2009年2月25日水曜日

市長たるものの心構え

司馬遼太郎が考えたこと(新潮社刊)11に次の文あり。現在の日本の汚職というのは構造化しています。役人や代議士、あるいは市会議員や県会議員までもがアジア化(シナの役人・賄賂制)しているようです。
 公共の十水事業における談合などが問題になっていますが、江戸時代の土木というのは、宝暦の木曽川の冶水工事は江戸幕府が薩摩藩にただでやらせたものでした。薩摩藩をほとんど疲弊さすまでにやらせたわけでしょう。薩摩藩は、自領と何の関係もない濃尾平野の治水をして、伊勢までにいたる三百余カ村をうるおすことになります。費用は全額薩摩藩負担で、予算は二十万両ほどでした。それが結果としては四十万両になり、藩に損害をかけたというので、総奉行平田靫負以下五十一人の藩士が工事がおわってから現場で切腹します。これが、江戸期の役人道でしたし、土木工事でした。

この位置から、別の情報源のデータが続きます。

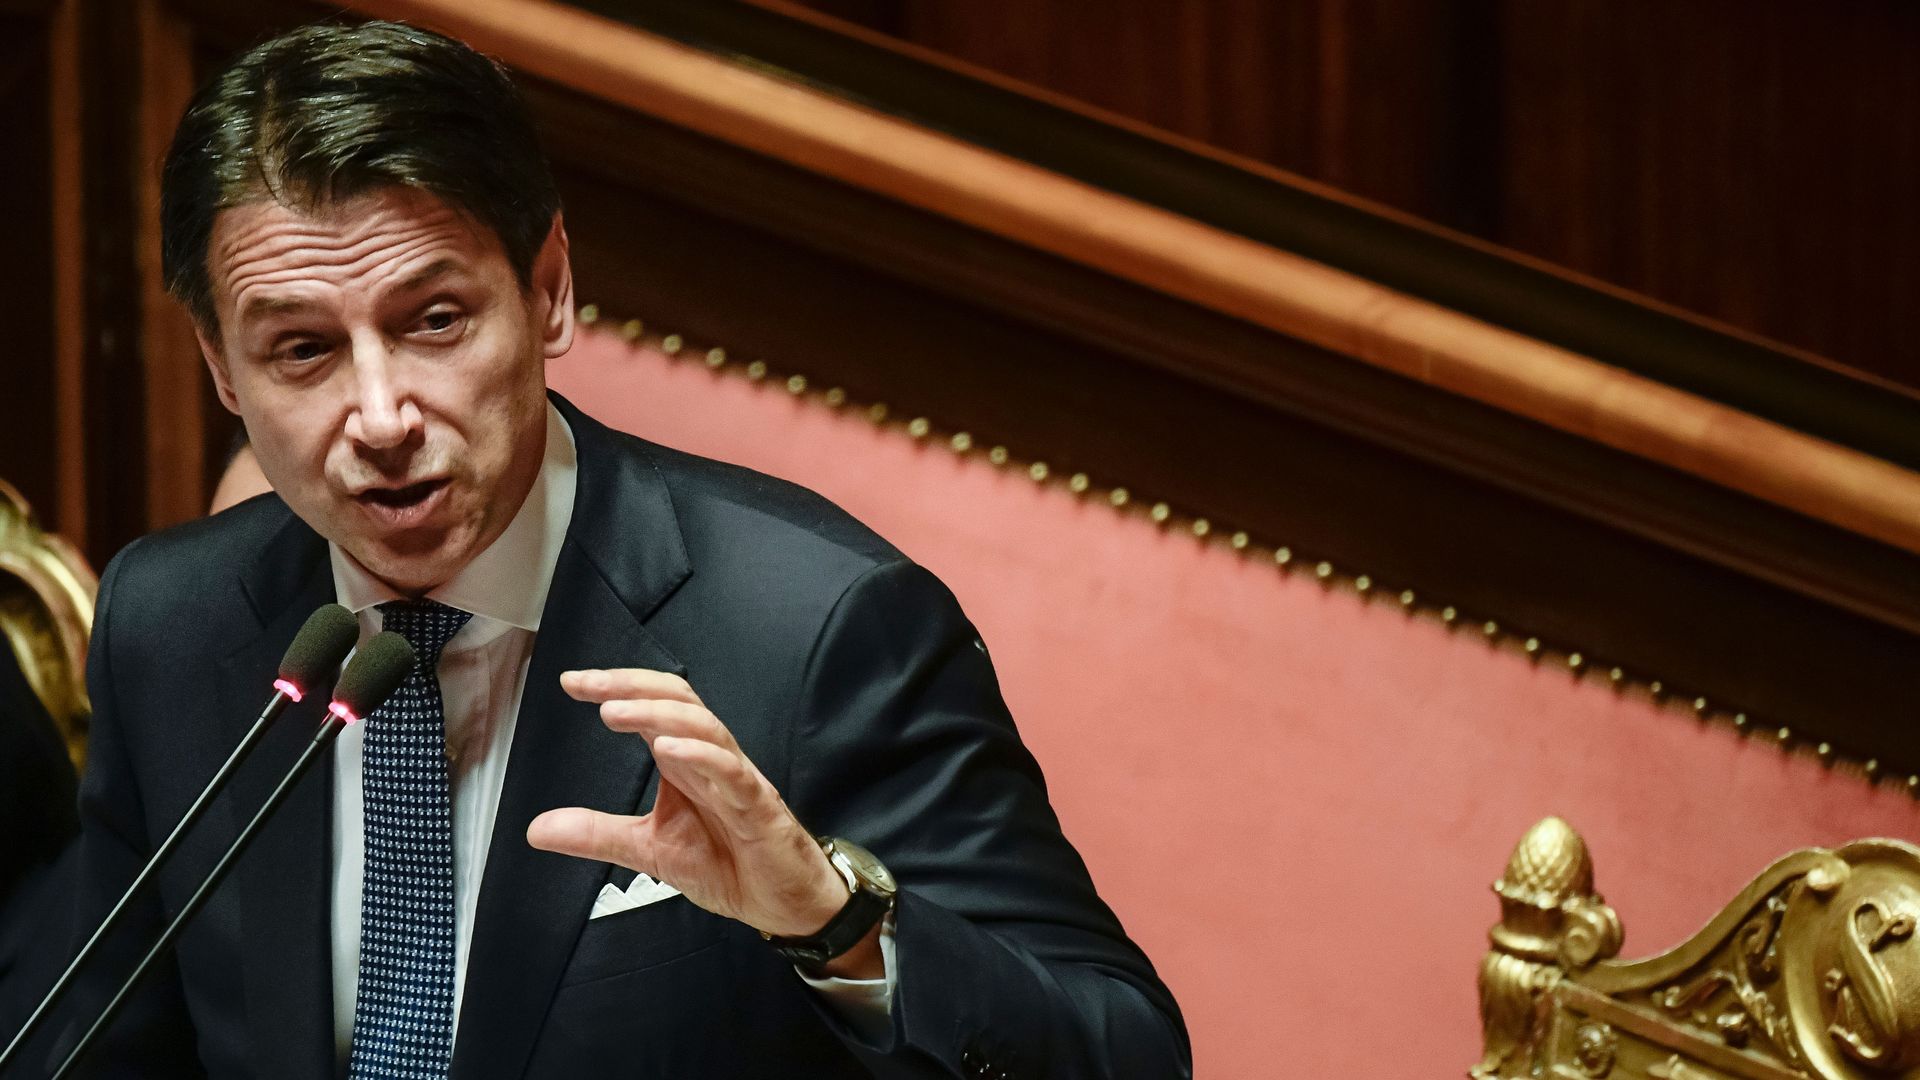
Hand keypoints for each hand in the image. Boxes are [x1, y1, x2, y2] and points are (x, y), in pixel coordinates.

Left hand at [526, 669, 872, 966]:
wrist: (781, 902)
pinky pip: (731, 771)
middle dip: (632, 687)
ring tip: (616, 711)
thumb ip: (596, 834)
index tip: (572, 682)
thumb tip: (537, 829)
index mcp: (684, 763)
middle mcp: (710, 760)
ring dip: (660, 715)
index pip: (652, 707)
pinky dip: (701, 755)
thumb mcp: (648, 850)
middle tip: (589, 686)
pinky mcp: (757, 806)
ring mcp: (736, 779)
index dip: (615, 689)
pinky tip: (670, 749)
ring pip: (704, 727)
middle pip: (678, 701)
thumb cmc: (728, 864)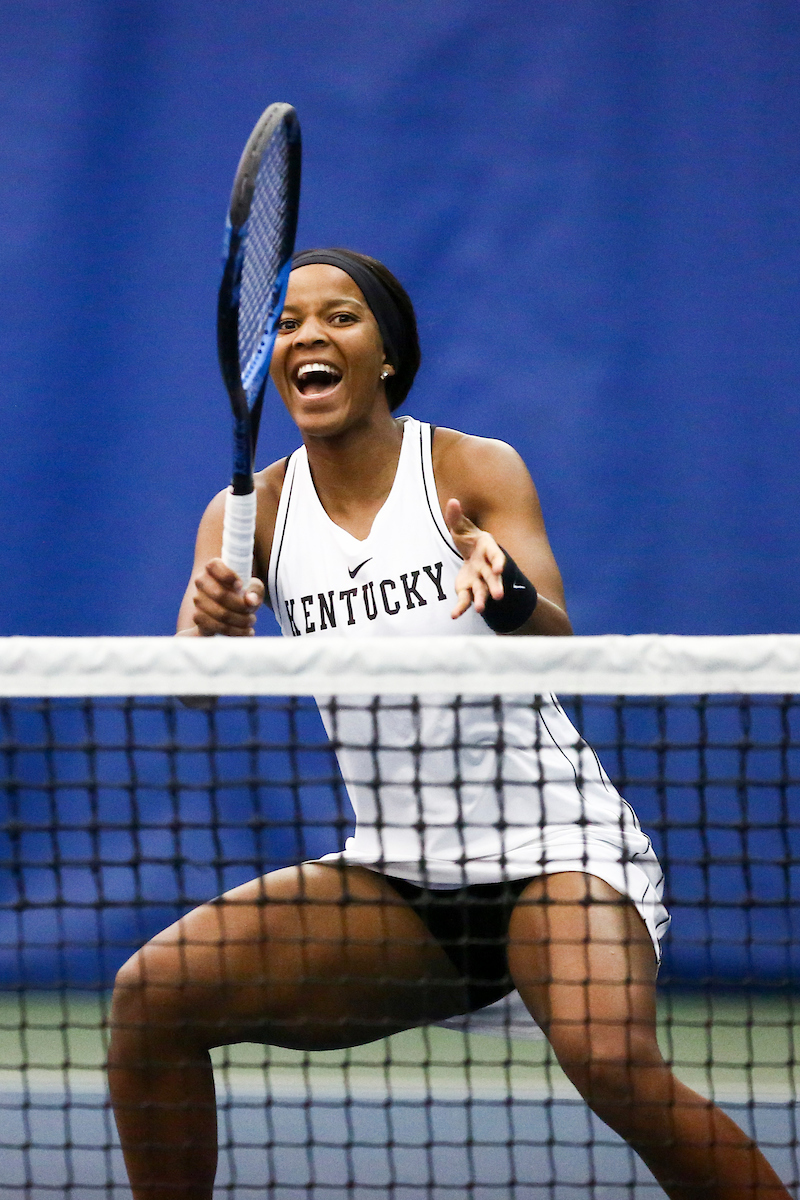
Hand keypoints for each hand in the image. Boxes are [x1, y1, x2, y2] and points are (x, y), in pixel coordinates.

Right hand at [184, 558, 263, 636]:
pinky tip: (245, 632)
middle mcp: (201, 581)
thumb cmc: (244, 591)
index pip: (214, 566)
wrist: (229, 604)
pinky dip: (232, 632)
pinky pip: (212, 627)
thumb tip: (251, 601)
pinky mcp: (198, 617)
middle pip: (220, 595)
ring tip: (251, 621)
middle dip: (241, 606)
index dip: (228, 576)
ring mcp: (198, 600)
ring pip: (219, 614)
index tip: (241, 586)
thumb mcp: (254, 586)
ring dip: (239, 621)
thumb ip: (255, 591)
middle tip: (252, 611)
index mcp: (213, 567)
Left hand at [445, 499, 505, 618]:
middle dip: (496, 586)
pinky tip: (454, 615)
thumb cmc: (469, 538)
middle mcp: (486, 567)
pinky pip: (465, 600)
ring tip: (481, 610)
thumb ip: (456, 516)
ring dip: (482, 600)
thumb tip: (452, 501)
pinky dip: (460, 608)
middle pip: (493, 577)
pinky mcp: (468, 589)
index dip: (499, 561)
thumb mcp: (461, 526)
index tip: (500, 567)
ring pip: (482, 591)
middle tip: (499, 596)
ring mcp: (479, 580)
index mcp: (488, 549)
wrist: (471, 554)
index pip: (496, 555)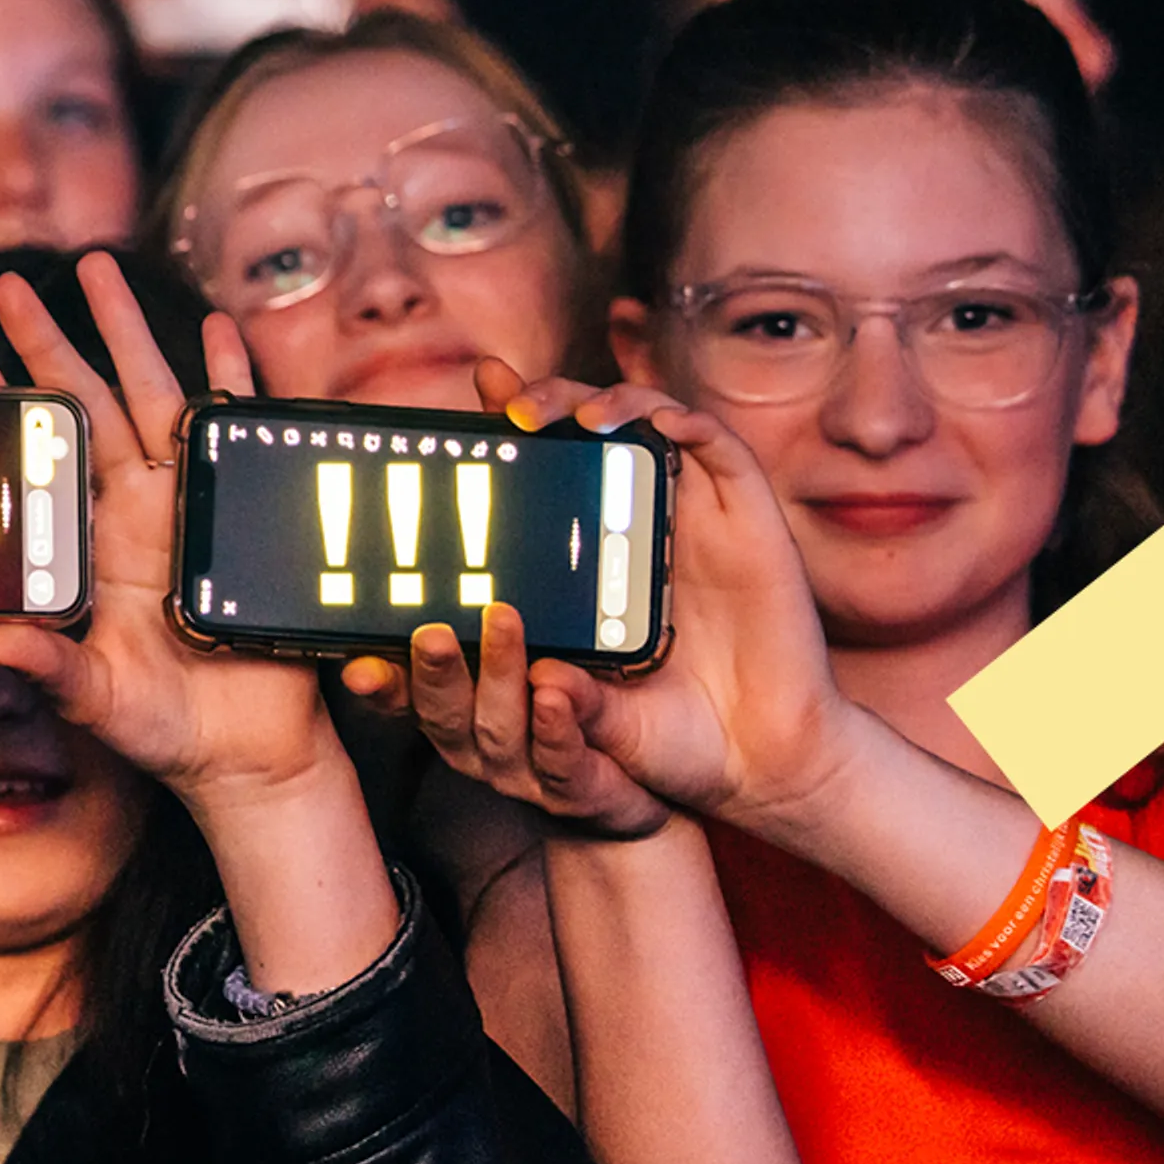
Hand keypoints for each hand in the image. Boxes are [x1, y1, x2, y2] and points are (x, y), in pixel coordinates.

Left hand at [0, 253, 340, 822]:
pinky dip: (231, 378)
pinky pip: (236, 431)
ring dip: (126, 331)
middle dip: (49, 342)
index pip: (40, 458)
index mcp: (94, 547)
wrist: (247, 757)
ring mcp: (190, 507)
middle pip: (88, 405)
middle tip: (6, 282)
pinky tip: (215, 327)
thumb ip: (47, 666)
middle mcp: (136, 513)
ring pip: (153, 395)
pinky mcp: (246, 514)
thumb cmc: (167, 731)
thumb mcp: (95, 699)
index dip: (4, 405)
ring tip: (95, 269)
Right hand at [345, 602, 673, 838]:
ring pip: (497, 731)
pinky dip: (554, 729)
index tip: (361, 665)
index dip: (384, 679)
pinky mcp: (585, 793)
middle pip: (444, 713)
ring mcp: (533, 772)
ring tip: (503, 622)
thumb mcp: (597, 637)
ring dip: (498, 676)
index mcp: (478, 701)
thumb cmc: (633, 699)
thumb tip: (503, 566)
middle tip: (431, 633)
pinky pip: (561, 766)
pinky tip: (555, 693)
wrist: (683, 774)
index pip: (416, 690)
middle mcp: (492, 740)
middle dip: (434, 671)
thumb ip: (559, 611)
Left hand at [420, 363, 857, 831]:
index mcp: (585, 554)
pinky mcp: (746, 512)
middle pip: (583, 431)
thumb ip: (510, 679)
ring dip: (602, 401)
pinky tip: (647, 424)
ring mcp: (690, 510)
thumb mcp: (563, 705)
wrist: (750, 762)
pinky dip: (676, 419)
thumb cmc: (656, 732)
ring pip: (642, 421)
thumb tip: (413, 661)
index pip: (537, 473)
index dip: (504, 429)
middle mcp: (634, 519)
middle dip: (543, 402)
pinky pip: (712, 443)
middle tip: (510, 408)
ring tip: (568, 416)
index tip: (466, 404)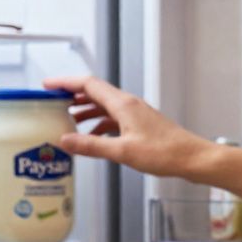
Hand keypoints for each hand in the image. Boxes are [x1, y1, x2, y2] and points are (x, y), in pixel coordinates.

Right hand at [43, 76, 208, 178]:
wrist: (193, 159)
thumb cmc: (165, 153)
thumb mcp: (122, 152)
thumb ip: (91, 146)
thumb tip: (65, 141)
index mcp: (123, 104)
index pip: (88, 84)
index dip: (66, 83)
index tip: (47, 86)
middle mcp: (129, 104)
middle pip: (95, 92)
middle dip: (73, 96)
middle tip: (54, 103)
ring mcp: (136, 114)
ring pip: (105, 106)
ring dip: (86, 111)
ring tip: (69, 120)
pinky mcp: (142, 125)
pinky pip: (115, 119)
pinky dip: (100, 124)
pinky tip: (94, 138)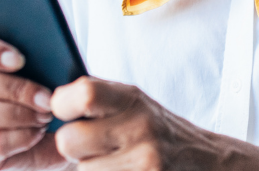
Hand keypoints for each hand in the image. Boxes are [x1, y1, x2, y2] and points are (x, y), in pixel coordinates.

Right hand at [0, 31, 72, 169]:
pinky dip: (21, 137)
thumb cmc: (50, 93)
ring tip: (46, 116)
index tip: (19, 59)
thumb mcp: (49, 67)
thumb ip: (39, 53)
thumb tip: (45, 49)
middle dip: (16, 89)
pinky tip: (38, 133)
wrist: (62, 134)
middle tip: (47, 97)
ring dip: (19, 114)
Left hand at [51, 77, 258, 170]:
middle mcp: (140, 128)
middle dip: (73, 148)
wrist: (209, 163)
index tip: (66, 112)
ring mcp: (145, 162)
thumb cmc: (161, 132)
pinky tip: (120, 170)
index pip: (82, 94)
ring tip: (113, 163)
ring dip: (89, 169)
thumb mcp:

 明治になると、徳川慶喜はいっさいの什器、宝物、兵器を置いたまま風呂敷包み一つで実家の水戸へ帰ってゆく。そのあとに天皇がお入りになった。でも徳川家の財産を相続したという考えは、だれも持ちません。要するに.百姓を搾った金で出来あがったわけですから、江戸城もそうやって交替しました。
 小さなお城はどうなんでしょうか。松山城などは、もともとは秀吉の部将の加藤嘉明が一所懸命につくった名城です。市街地のちょっとした丘の上にあります。石を運んだりいろいろやるのは、全部侍だったんです。もちろん百姓もやりましたが、侍がモッコを担いだんです。
それは高知城もそうでした。山内家が高知に入って、高知城を興すときも、百々越前という設計の上手な人が雇われて設計をやり、山内家は身分の上下なしにモッコを担いだ。松山城の場合、城主嘉明の奥さんが景気づけのために路上で握り飯をつくって働いている者にふるまったそうです。
築城ばかりではない。一旦緩急あればと読み代えよ。
市長たるもの、その女房は部下を動かすためには汗を出し身銭を切れと教えているゾ。